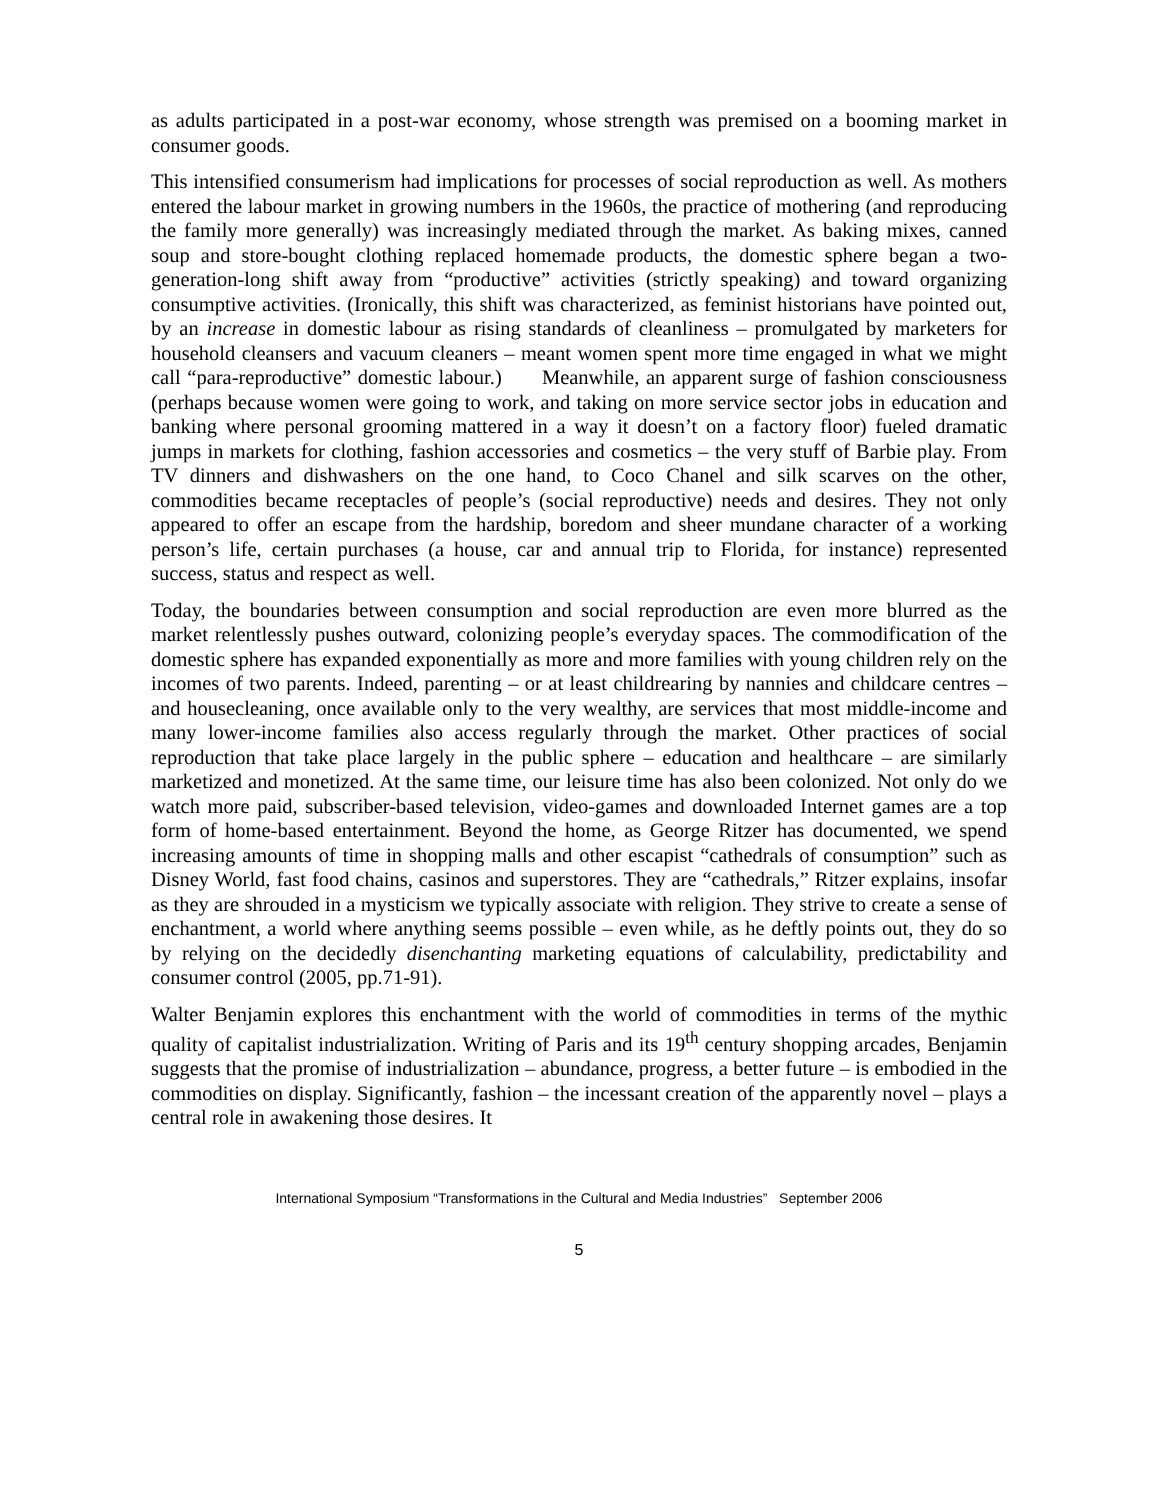as adults participated in a post-war economy, whose strength was premised on a booming market in consumer goods.
This intensified consumerism had implications for processes of social reproduction as well. As mothers entered the labour market in growing numbers in the 1960s, the practice of mothering (and reproducing the family more generally) was increasingly mediated through the market. As baking mixes, canned soup and store-bought clothing replaced homemade products, the domestic sphere began a two-generation-long shift away from “productive” activities (strictly speaking) and toward organizing consumptive activities. (Ironically, this shift was characterized, as feminist historians have pointed out, by an increase in domestic labour as rising standards of cleanliness – promulgated by marketers for household cleansers and vacuum cleaners – meant women spent more time engaged in what we might call “para-reproductive” domestic labour.) Meanwhile, an apparent surge of fashion consciousness (perhaps because women were going to work, and taking on more service sector jobs in education and banking where personal grooming mattered in a way it doesn’t on a factory floor) fueled dramatic jumps in markets for clothing, fashion accessories and cosmetics – the very stuff of Barbie play. From TV dinners and dishwashers on the one hand, to Coco Chanel and silk scarves on the other, commodities became receptacles of people’s (social reproductive) needs and desires. They not only appeared to offer an escape from the hardship, boredom and sheer mundane character of a working person’s life, certain purchases (a house, car and annual trip to Florida, for instance) represented success, status and respect as well.
Today, the boundaries between consumption and social reproduction are even more blurred as the market relentlessly pushes outward, colonizing people’s everyday spaces. The commodification of the domestic sphere has expanded exponentially as more and more families with young children rely on the incomes of two parents. Indeed, parenting – or at least childrearing by nannies and childcare centres – and housecleaning, once available only to the very wealthy, are services that most middle-income and many lower-income families also access regularly through the market. Other practices of social reproduction that take place largely in the public sphere – education and healthcare – are similarly marketized and monetized. At the same time, our leisure time has also been colonized. Not only do we watch more paid, subscriber-based television, video-games and downloaded Internet games are a top form of home-based entertainment. Beyond the home, as George Ritzer has documented, we spend increasing amounts of time in shopping malls and other escapist “cathedrals of consumption” such as Disney World, fast food chains, casinos and superstores. They are “cathedrals,” Ritzer explains, insofar as they are shrouded in a mysticism we typically associate with religion. They strive to create a sense of enchantment, a world where anything seems possible – even while, as he deftly points out, they do so by relying on the decidedly disenchanting marketing equations of calculability, predictability and consumer control (2005, pp.71-91).
Walter Benjamin explores this enchantment with the world of commodities in terms of the mythic quality of capitalist industrialization. Writing of Paris and its 19<sup>th</sup> century shopping arcades, Benjamin suggests that the promise of industrialization – abundance, progress, a better future – is embodied in the commodities on display. Significantly, fashion – the incessant creation of the apparently novel – plays a central role in awakening those desires. It
International Symposium “Transformations in the Cultural and Media Industries” September 2006
5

### How to complete this task
Starting at the line that contains "in the Cultural", copy each line through the last one in the records, exactly, and output nothing else.

### Final answer
International Symposium “Transformations in the Cultural and Media Industries” September 2006
5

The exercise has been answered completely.